Diocese of Rockville Centre extends deadline to file clergy sexual abuse claims

Alleged victims like Thomas McGarvey, right, who grew up in Franklin Square, will have more time to submit claims of clergy sexual abuse to the Diocese of Rockville Centre. McGarvey alleged that a priest sexually abused him at St. Catherine of Sienna Church over eight years at a news conference outside the Diocese of Rockville Centre’s headquarters in October. Boston attorney Mitchell Garabedian, left, who has handled hundreds of sexual abuse cases, is representing him.
Alleged victims like Thomas McGarvey, right, who grew up in Franklin Square, will have more time to submit claims of clergy sexual abuse to the Diocese of Rockville Centre. McGarvey alleged that a priest sexually abused him at St. Catherine of Sienna Church over eight years at a news conference outside the Diocese of Rockville Centre’s headquarters in October. Boston attorney Mitchell Garabedian, left, who has handled hundreds of sexual abuse cases, is representing him.

LI Herald

“The Diocese of Rockville Centre extended its deadline for those wishing to enter into its Independent Reconciliation and Compensation Program, which was set up in October to compensate survivors of sexual abuse by members of the clergy.

Victims who had previously notified the diocese that they had suffered abuse by a member of the clergy were invited to participate in Phase One of the program, and were required to submit paperwork by Dec. 31. The new deadline is Jan. 31.

Program administrators Kenneth R. Feinberg and Camille Biros recommended extending the deadline, and the diocese agreed to the extension, according to a diocese news release. “Phase I has been working very well,” said Sean Dolan, the diocese’s director of communications, “and we want to ensure that we give people every opportunity to come forward and participate.”

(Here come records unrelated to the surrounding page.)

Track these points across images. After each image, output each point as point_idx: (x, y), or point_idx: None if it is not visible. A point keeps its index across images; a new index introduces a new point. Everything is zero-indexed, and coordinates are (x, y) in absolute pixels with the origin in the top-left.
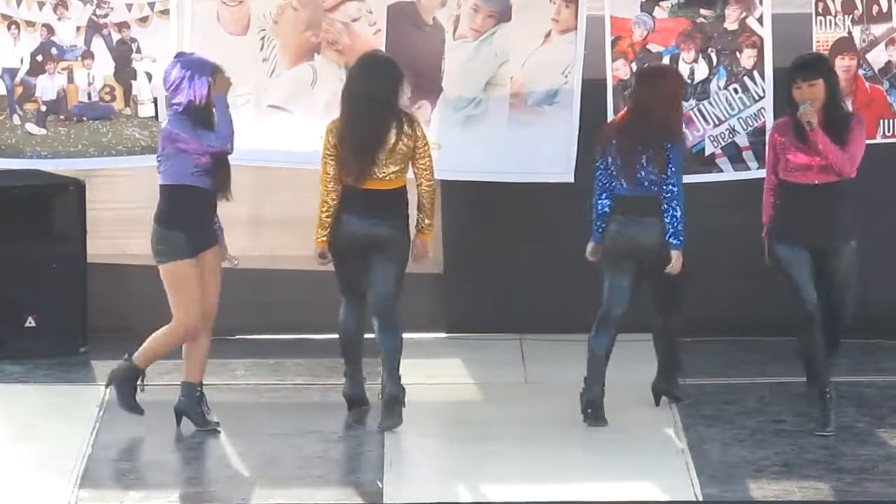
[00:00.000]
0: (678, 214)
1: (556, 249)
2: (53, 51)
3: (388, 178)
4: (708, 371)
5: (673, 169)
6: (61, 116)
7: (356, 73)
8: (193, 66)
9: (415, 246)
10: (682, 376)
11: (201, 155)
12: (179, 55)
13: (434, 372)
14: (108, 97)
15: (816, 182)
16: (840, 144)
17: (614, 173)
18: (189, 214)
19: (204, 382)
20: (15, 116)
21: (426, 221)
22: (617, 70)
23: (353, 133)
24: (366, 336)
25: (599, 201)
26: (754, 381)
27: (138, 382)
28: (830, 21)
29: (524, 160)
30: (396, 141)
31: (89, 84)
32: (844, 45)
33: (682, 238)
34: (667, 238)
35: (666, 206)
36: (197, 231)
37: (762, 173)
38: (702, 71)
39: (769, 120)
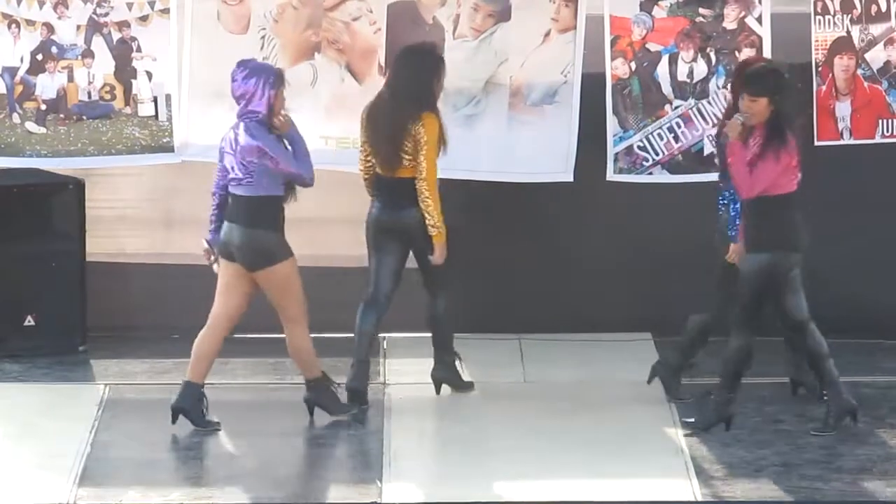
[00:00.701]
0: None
1: (556, 249)
2: (53, 49)
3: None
4: (709, 370)
5: None
6: (61, 115)
7: (393, 62)
8: (265, 72)
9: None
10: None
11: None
12: (244, 62)
13: (427, 370)
14: (108, 96)
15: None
16: (768, 163)
17: None
18: (280, 218)
19: (206, 382)
20: (15, 115)
21: (429, 222)
22: (616, 69)
23: (373, 121)
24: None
25: None
26: (754, 381)
27: (333, 387)
28: (829, 20)
29: (524, 159)
30: (412, 132)
31: (89, 83)
32: (843, 45)
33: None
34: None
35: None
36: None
37: None
38: (701, 70)
39: None
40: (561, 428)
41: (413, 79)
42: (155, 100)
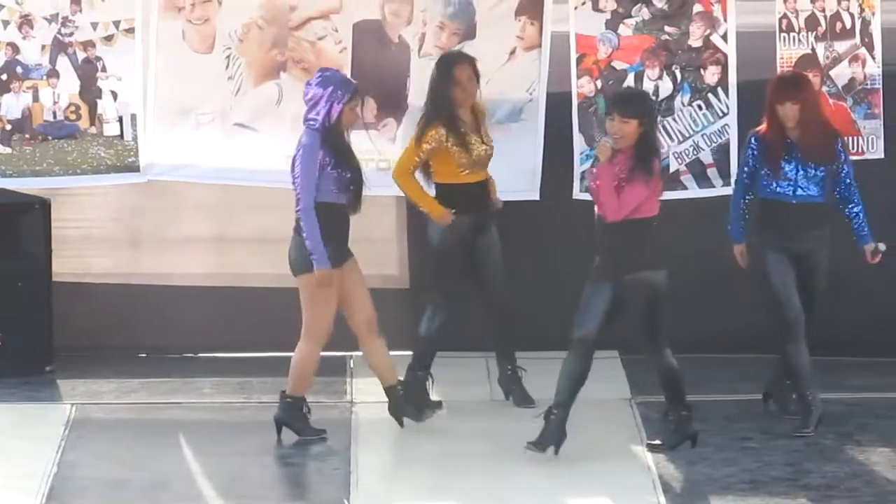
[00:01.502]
0: None
1: (522, 268)
2: (18, 69)
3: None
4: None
5: None
6: (26, 135)
7: None
8: (336, 84)
9: None
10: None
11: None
12: (325, 69)
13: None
14: (73, 116)
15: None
16: (636, 187)
17: None
18: (330, 229)
19: (173, 402)
20: None
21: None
22: (582, 87)
23: None
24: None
25: None
26: (721, 398)
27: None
28: (794, 38)
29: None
30: None
31: (54, 103)
32: (808, 62)
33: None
34: None
35: None
36: (337, 243)
37: (727, 190)
38: (666, 88)
39: (733, 136)
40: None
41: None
42: (120, 119)
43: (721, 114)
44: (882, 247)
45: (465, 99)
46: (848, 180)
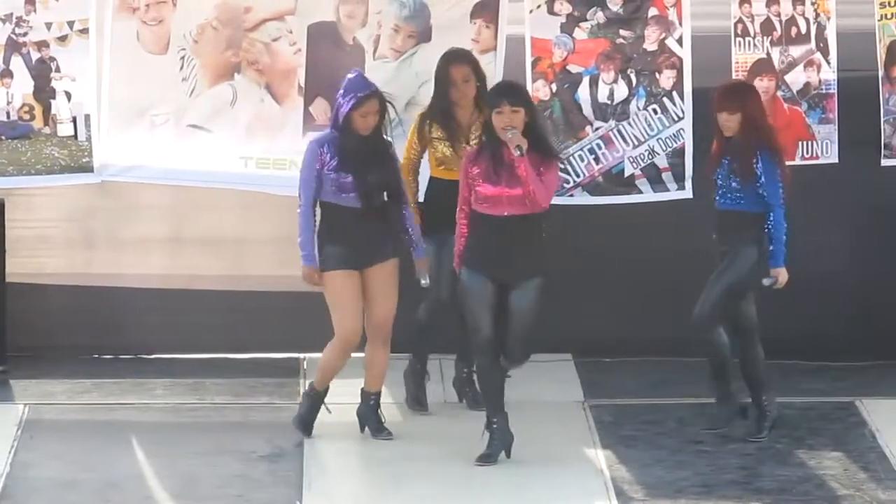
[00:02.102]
0: None
1: None
2: None
3: None
4: (631, 392)
5: None
6: None
7: None
8: (347, 88)
9: None
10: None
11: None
12: (356, 71)
13: (354, 391)
14: (27, 116)
15: (507, 214)
16: (553, 170)
17: None
18: (327, 228)
19: (126, 402)
20: None
21: None
22: (537, 91)
23: None
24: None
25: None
26: (675, 401)
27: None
28: (749, 42)
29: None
30: None
31: (8, 103)
32: (763, 67)
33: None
34: None
35: None
36: (348, 245)
37: (682, 194)
38: (621, 91)
39: (688, 141)
40: (480, 448)
41: None
42: (74, 120)
43: (676, 118)
44: (766, 282)
45: (460, 98)
46: (764, 193)
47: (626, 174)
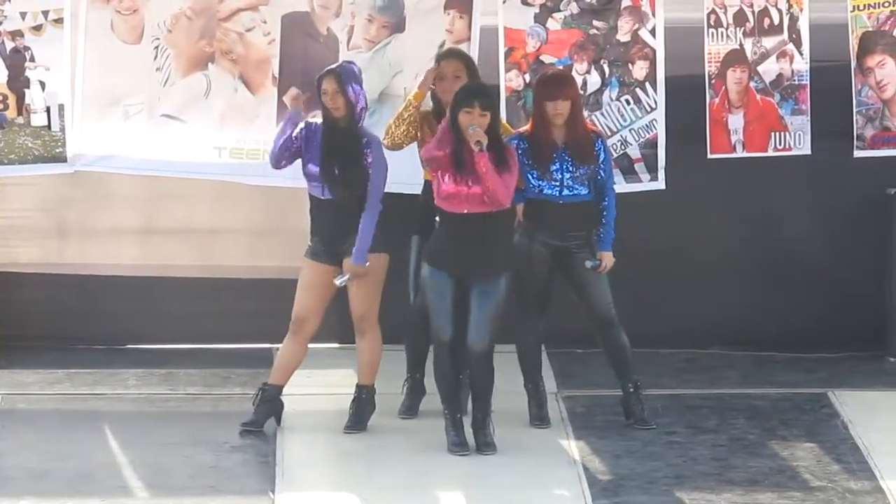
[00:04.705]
0: None
1: None
2: None
3: None
4: (602, 383)
5: None
6: None
7: None
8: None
9: None
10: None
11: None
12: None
13: (326, 381)
14: (0, 105)
15: (466, 211)
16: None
17: None
18: (313, 220)
19: (98, 393)
20: None
21: None
22: (510, 81)
23: None
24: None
25: None
26: (647, 392)
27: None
28: (722, 33)
29: (416, 170)
30: None
31: None
32: (736, 58)
33: None
34: None
35: None
36: (321, 237)
37: (655, 185)
38: (594, 82)
39: (661, 131)
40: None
41: None
42: (48, 109)
43: (649, 108)
44: (588, 264)
45: (446, 93)
46: (602, 177)
47: None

The fund was set up in an effort to repair some of the harm caused by such cases, which have plagued the Catholic church in recent years, and was modeled after those created in the Archdiocese of New York and the Diocese of Brooklyn over the past year to help victims gain some form of closure.

“We are heartened to see survivors come forward, and we hope others will avail themselves of the program,” said Bishop John Barres. “As a Church, we recognize that no amount of monetary compensation could ever erase or undo the grave harm suffered by survivors of child abuse. Still, we embrace Christ’s healing power and the Mission of Mercy of the Catholic Church. We stand in solidarity with our survivors and their families and we continue our commitment and vigilance to the protection of children in our Church and in society.”

The diocese did not comment on how many claims have been submitted.”